Seuls sont reconnus représentatifs au niveau des entreprises, les syndicats affiliés à ces 5 confédérations.

Quelques syndicats SUD, ainsi qu'un syndicat guadeloupéen et un syndicat corse on réussi à obtenir la reconnaissance d'une représentativité locale dans un petit nombre d'établissements. Leurs résultats électoraux sont encore pratiquement non significatifs à l'échelle des entreprises.

La CGT, installée depuis le début des années 80 dans une culture d'opposition aux initiatives de la Direction, se traduisant notamment par le refus de signer tout accord collectif, a manifesté récemment sa volonté d'une réintégration dans le jeu de la négociation collective, en signant en janvier 1999, l'accord sur le passage aux 35 heures et le protocole triennal sur l'insertion des travailleurs handicapés.

5. Quel bilan dressez-vous sur le fonctionnement des mesures relatives au préavis obligatoire dans les services publics (article L. 521-2 du code du travail et suivants) ?

Le Directeur du Personnel et des Relations sociales d'EDF et Gaz de France a, par lettre du 5 septembre 1995, rappelé aux fédérations syndicales les obligations légales en matière de préavis.

Il est à noter que la pratique du préavis formel n'est pas toujours respectée pour les mouvements de grève concernant l'ensemble des entreprises, mais que la Direction a toujours connaissance suffisamment à l'avance des mots d'ordre lancés par les fédérations syndicales à l'initiative des mouvements.

S'agissant de mouvements locaux, la règle du préavis est globalement respectée.

Le dépôt du préavis donne généralement lieu à l'ouverture de négociations qui, souvent, se poursuivent au cours du mouvement. Ces négociations se déroulent sans formalisme particulier.

L'obligation de négocier pendant le préavis trouve cependant ses limites dans le fait que certaines revendications nationales ne sont pas du ressort des entreprises.

6. Comment sont effectués les prélèvements sur les rémunérations en cas de grève ? Existe-t-il souvent des grèves de moins d'une journée (incidence de la loi " Le Pors ") ?

Avec la baisse de la conflictualité, les grèves d'une durée inférieure à une journée sont devenues plus fréquentes.

La règle du trentième indivisible, instituée par la loi du 31 juillet 1963, a été appliquée strictement jusqu'à la fin des années 6O. Depuis, les retenues sont pratiquées prorata temporis, compte tenu notamment du phénomène évoqué plus haut.

Les notes " Bénat " et " Daurès " précitées ont toutefois instauré un système particulier concernant les agents requis au titre de ces notes.

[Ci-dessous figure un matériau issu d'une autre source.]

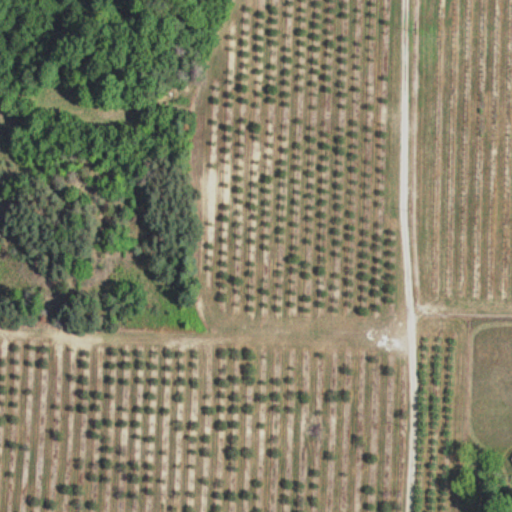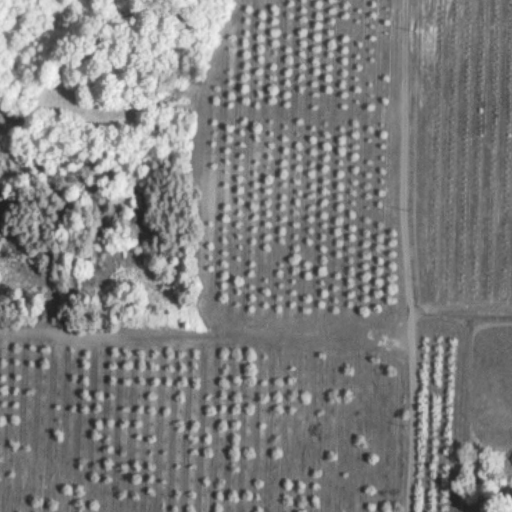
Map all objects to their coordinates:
building: (416, 216)
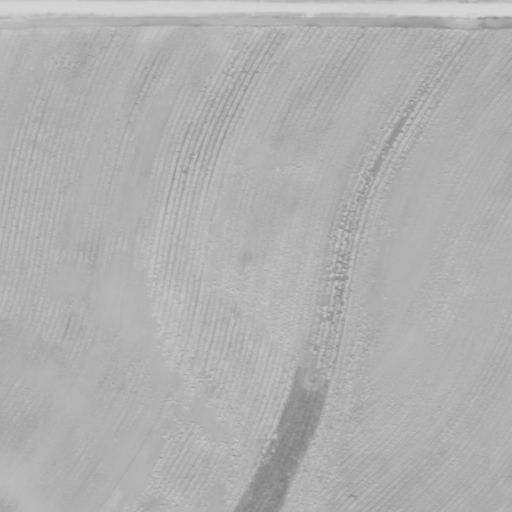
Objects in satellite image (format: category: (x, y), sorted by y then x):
road: (255, 10)
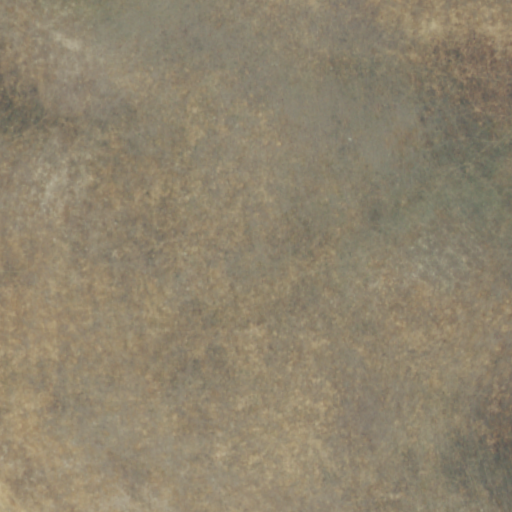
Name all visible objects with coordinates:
crop: (255, 256)
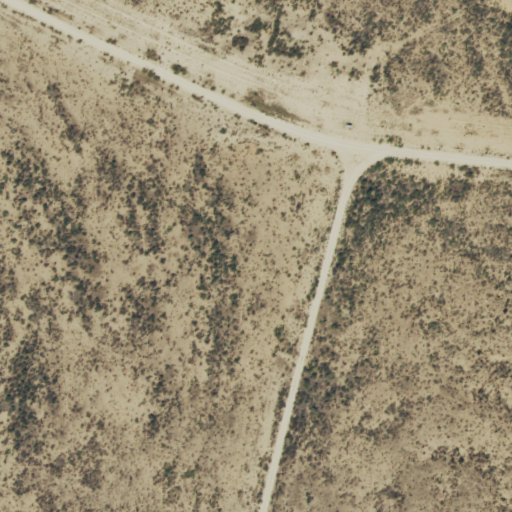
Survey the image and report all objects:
road: (248, 114)
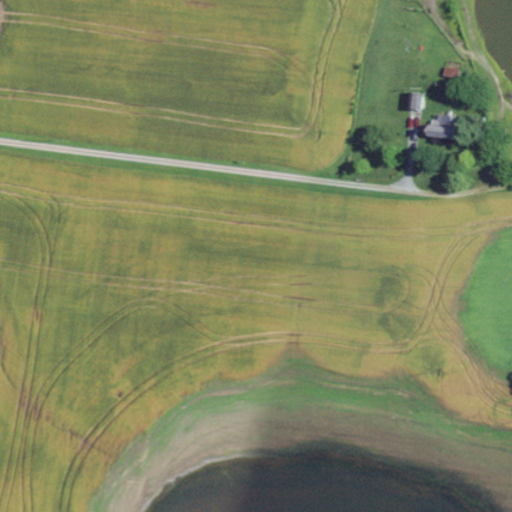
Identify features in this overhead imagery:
building: (420, 103)
building: (452, 128)
road: (255, 175)
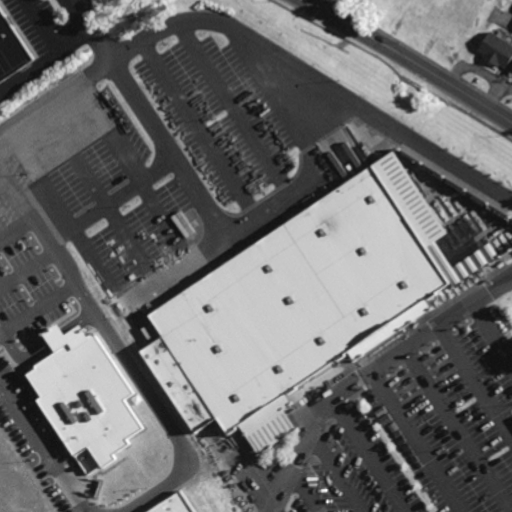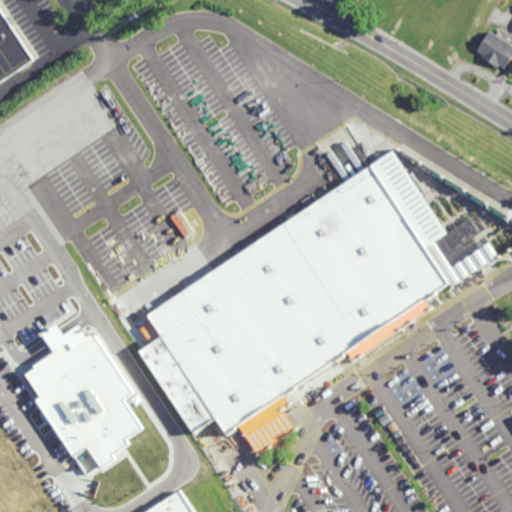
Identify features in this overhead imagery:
road: (36, 29)
road: (90, 30)
road: (19, 31)
road: (259, 41)
building: (13, 49)
building: (496, 50)
building: (11, 51)
building: (493, 58)
road: (408, 61)
road: (46, 64)
road: (198, 133)
parking lot: (142, 172)
road: (110, 203)
road: (257, 224)
road: (15, 230)
building: (299, 297)
building: (306, 302)
road: (38, 310)
road: (493, 330)
road: (401, 342)
road: (49, 343)
road: (510, 350)
road: (366, 366)
road: (337, 373)
road: (369, 375)
road: (476, 380)
building: (86, 395)
building: (84, 396)
road: (169, 427)
road: (458, 431)
road: (417, 443)
road: (259, 446)
road: (371, 455)
road: (336, 476)
road: (305, 494)
building: (176, 504)
building: (176, 505)
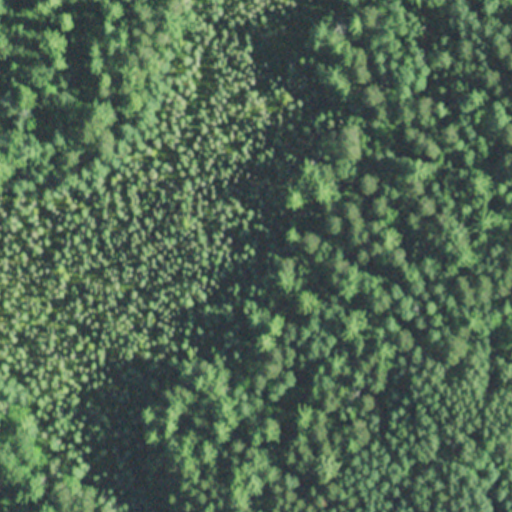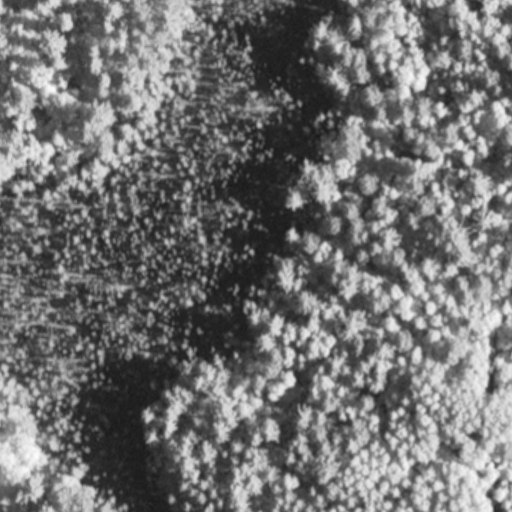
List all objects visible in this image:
road: (473, 393)
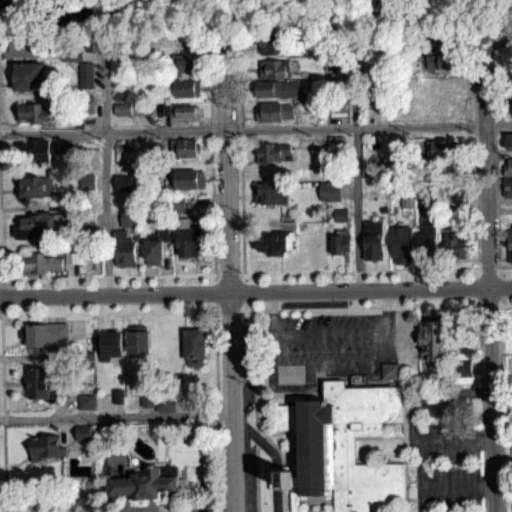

Lorsqu'ils effectuent la totalité de leurs prestations, ces agents perçoivent l'intégralité de leur salaire.

Mais s'ils n'effectuent que les tâches nécessaires au maintien de la sûreté de fonctionnement du système électrique et celles liées à la sécurité des installations, ils perçoivent, pendant la durée de leur poste de travail, une rémunération correspondant à ces tâches, soit 20% du salaire normalement dû. Les indemnités de service continu sont intégralement maintenues.

7. Disposez-vous d'éléments sur le coût des éventuels accords relatifs au paiement des journées de grève à la fin des conflits sociaux importants ?

La règle à EDF est de ne pas rémunérer les heures de grève.

Ce principe a été rappelé aux Directeurs d'unités, le 29 décembre 1995, par le Directeur du Personnel et des Relations sociales, à la suite des mouvements sociaux de fin 1995.

Il est admis que les Directeurs d'unité puissent, suivant les circonstances, décider d'étaler dans le temps les retenues sur rémunération.

A titre d'exemple, compte tenu de la durée du mouvement de 1995, et sur recommandation des pouvoirs publics, les retenues avaient été étalées sur plusieurs mois, jusqu'à apurement complet en juin 1996.